Q: What does the "Cancel Remaining Items" button on the Data Extractor do?

A: It lets the user stop the currently processing request. All services that were not yet completed at the time the Cancel button was pressed will contain a "Canceled by User" message in the report. Services for which the corresponding extractor window has already closed will contain the expected report data. This can be useful if it is obvious that a particular extractor window is simply waiting to timeout and all the other windows have already closed. An example might be a window displaying an error message.

Q: Can services from different Categories be combined into a single request?

A: Yes, you can combine up to 50 services into a single requests and they can be from any services residing in the same Catalog.

Q: Why do you have a Catalog selection list if you have only one Catalog (United States)?

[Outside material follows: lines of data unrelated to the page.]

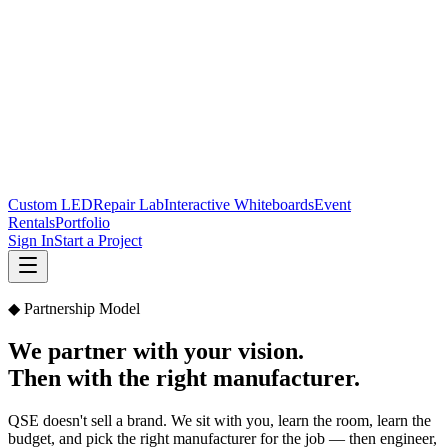
Custom LED
Repair Lab
Interactive Whiteboards
Event
Rentals
Portfolio
Sign In
Start a Project
◆ Partnership Model
We partner with your vision.
Then with the right manufacturer.
QSE doesn't sell a brand. We sit with you, learn the room, learn the
budget, and pick the right manufacturer for the job — then engineer,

A: Currently we have only one catalog but as we expand we will be adding additional catalogs. Perhaps for other countries or localized catalogs for a particular city. We might also begin to create specialized catalogs in order to keep our content managable as we grow.

Q: Do I have to wait for an extraction job to complete before using the Polstergeist Browser for other tasks?

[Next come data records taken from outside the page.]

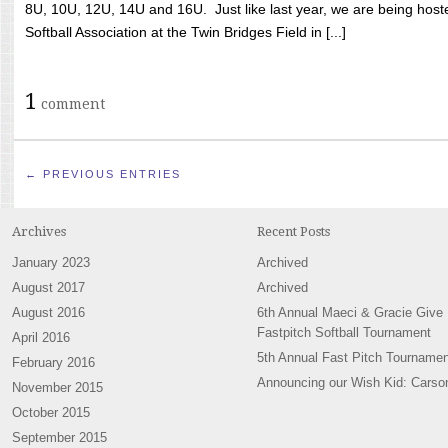
8U, 10U, 12U, 14U and 16U. Just like last year, we are being hoste
Softball Association at the Twin Bridges Field in [...]
1
comment
← PREVIOUS ENTRIES
Archives
Recent Posts
January 2023
Archived
August 2017
Archived
August 2016
6th Annual Maeci & Gracie Give
Fastpitch Softball Tournament
April 2016
5th Annual Fast Pitch Tournamen
February 2016
Announcing our Wish Kid: Carso
November 2015
October 2015
September 2015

A: No, you can simply minimize the extractor after you submit a request and then perform some other task while you wait for the request to complete. For example, you might view content from a previously submitted report, submit another request or simply do some web browsing from the browser tab. You will be alerted once your extraction report has been completed.

Q: Is there a way to turn off the Report Completion Alerts?

A: Yes, There is an option you can set in the ApplicationSettings.xml file located in the Settings subdirectory of the directory where you placed the polstergeist application. By default this will be C:\Program Files\Polstergeist\Data\Settings\. Open the file using either an xml editor or a simple text editor like notepad. Look for the section <ReportAlerts>True</RetportAlerts> and replace True with False.

Q: My extraction requests seem to time out before they are completed; is there anything I can do?

A: You probably have a slow internet connection. Open the ApplicatonSettings.xml file (located in C:\Program Files\Polstergeist\Data\Settings\)  using a text editor such as NotePad. Look for the section <TimeoutInterval>60</TimeoutInterval>. By default Polstergeist will close an extractor window after detecting 60 seconds of inactivity. Try increasing to TimeoutInterval.

Q: Can I  install the Polstergeist application in a directory other than C:/Program Files/Polstergeist ?

A: Yes, you can install it and then copy all files and sub directories to another directory. Alternatively you can download the application components individually and place them in your directory of choice. Then point a shortcut to the Launcher.exe file which is the proper entry point for the application. The application components are stored at "www.polstergeist.com/download". The components you will need are as follows. "Launcher.exe", "DataBrowser.exe", "DataExtractor.exe", "Common.dll", "RequestParameters.exe".